For me, there was a fascinating tension between this very specific, focused story you were telling and the larger context of the Iraq War — why we were there, what purpose it served, all of that. I felt like the film maybe gestured to that at times, but I’m curious if you grappled with that tension at all or tried to engage with it? 

AG: The beauty of presenting a narrative neutrally, as factually as possible, is all the implicit discussions that can flow from that. They don’t need a flag stuck in them. They don’t need an agenda. They are things that flow from the nature of honesty and accuracy. There’s a reliance on audiences to have conversations, consider, and trust that they are sophisticated and adult. So, the inferences you are referring to, that you have taken, I think, are not hurt by being neutral in the presentation of the sequence of events. They are assisted by being neutral. They give you space for that, without preaching to the choir, or being lectured in an oppositional or antagonistic way. And that is to do with a relationship, in this instance, between an event and the people receiving the account of this event. It’s an approach that I happen to believe in. I think that film is a broad church. Journalism is a broad church. All presentations to the public in any form, it’s a broad church. There’s space for lots of different ways of doing things. This is the one we chose to do for this film, and I think it’s the right one for this film.

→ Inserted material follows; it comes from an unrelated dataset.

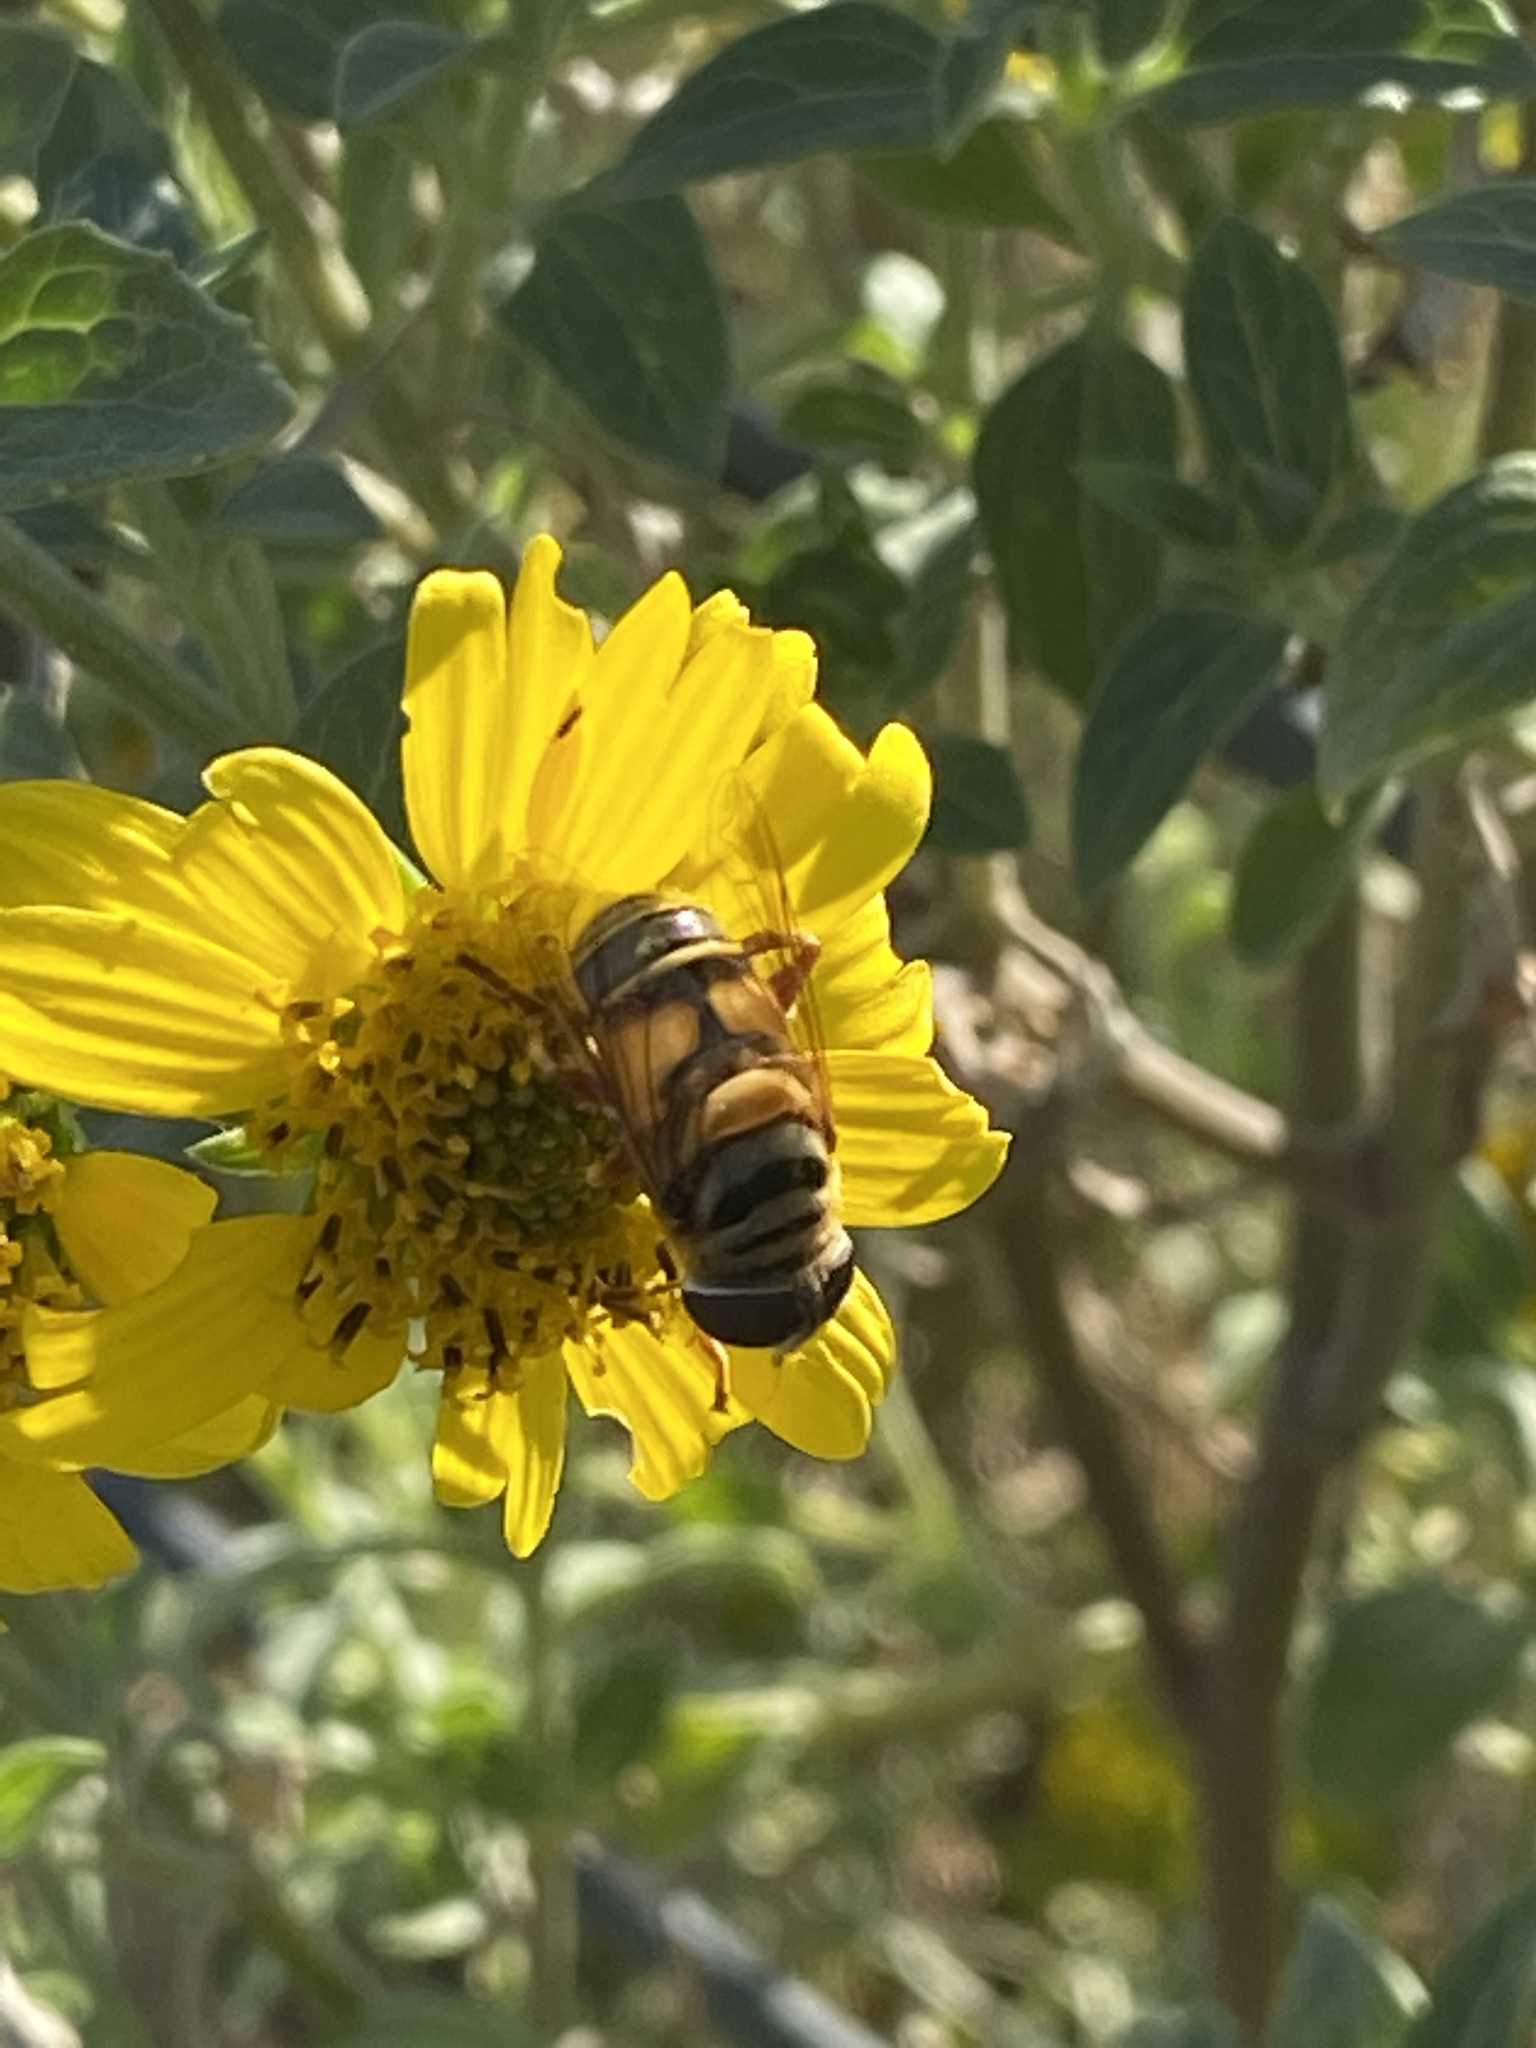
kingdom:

RM: I mean, most people know why we’re there. I don’t need to explain that in a movie. If you talk to a veteran, or somebody who served, we all know why we were there. I think it’s a waste of time to put that in the movie. If I were to show an opinion on why we were there, you may disagree with it, and then it’s going to be an argument. And I didn’t want that to be a distraction, because I wanted to focus more on the what, not necessarily the why. The why is out there. There’s not a lot on the what. I wanted to focus on that. I wanted an accurate depiction of war. And I can’t do that, I can’t peel that onion back, if I’m focusing on the why. So, if our youth, who are going to be our leaders one day, if they’re going to make a decision to go to war, sometimes maybe that’s necessary — but if you’re going to do that, know that this is what it looks like. And this is just scratching the surface of what it could look like. And there’s ripple effects to those decisions.